# Supplied data
--*--
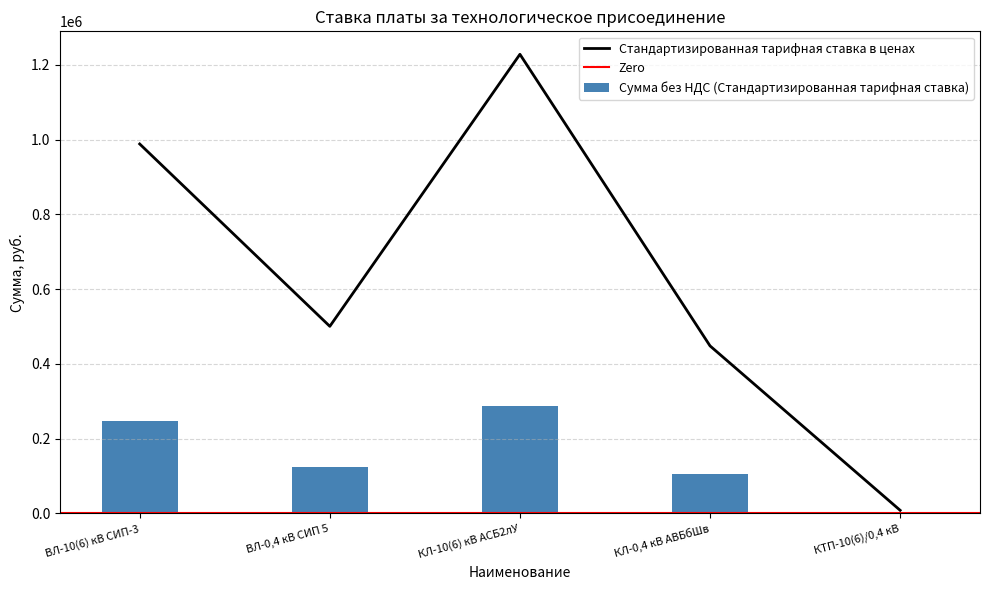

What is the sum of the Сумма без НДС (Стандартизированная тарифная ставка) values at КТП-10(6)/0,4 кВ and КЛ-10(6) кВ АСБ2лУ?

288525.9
--*--
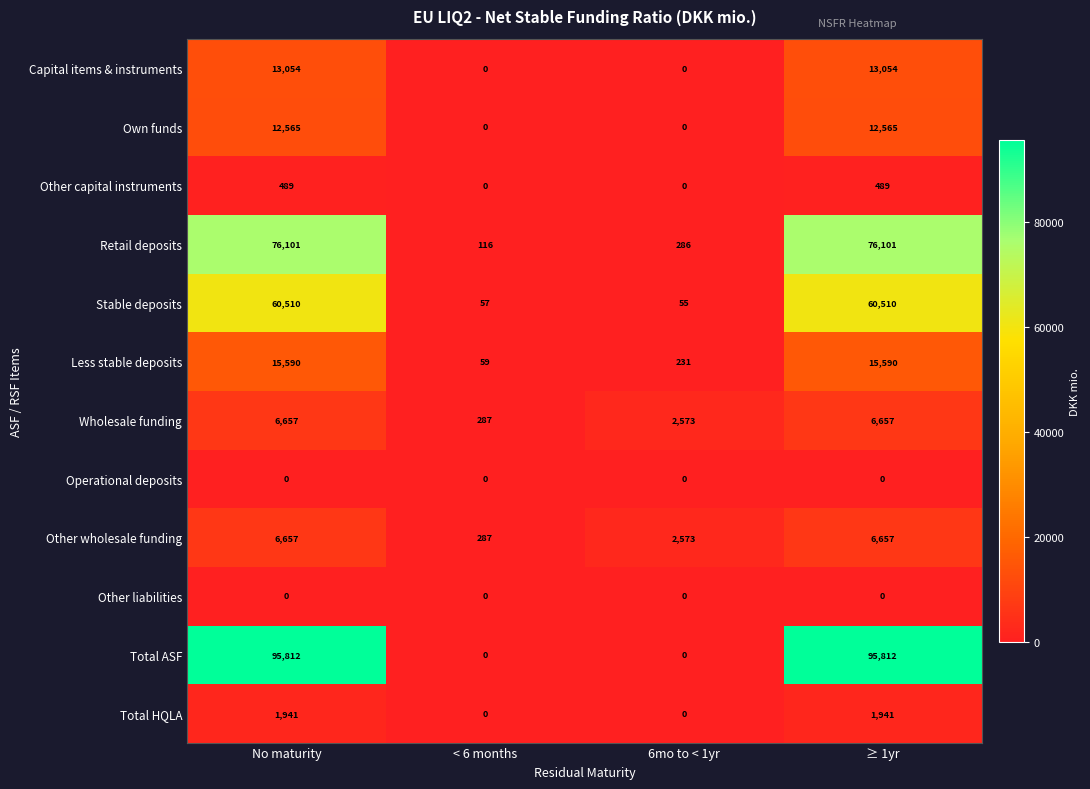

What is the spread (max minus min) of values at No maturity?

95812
--*--
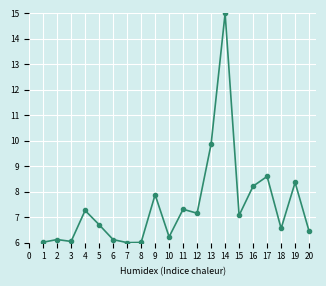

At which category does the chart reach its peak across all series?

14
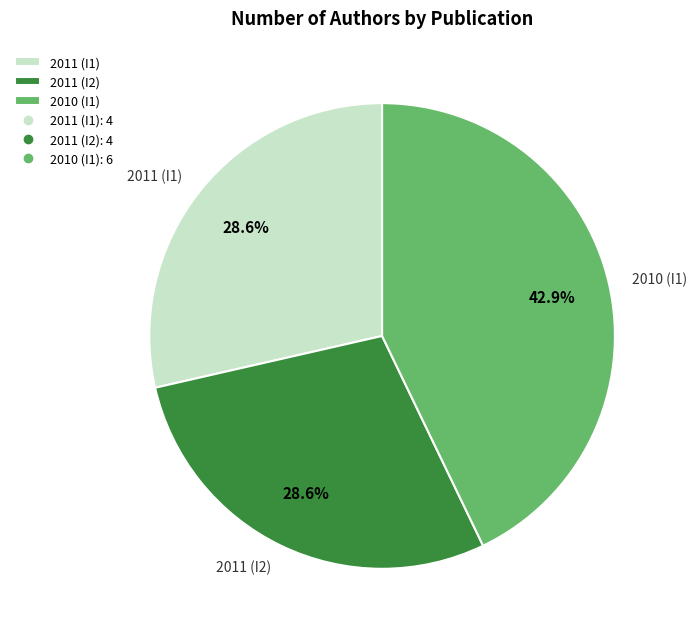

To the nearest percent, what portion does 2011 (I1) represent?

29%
--*--
# Task details
State how many lines of the entries above contain the word "does". Reply with the number alone.

# Task output
2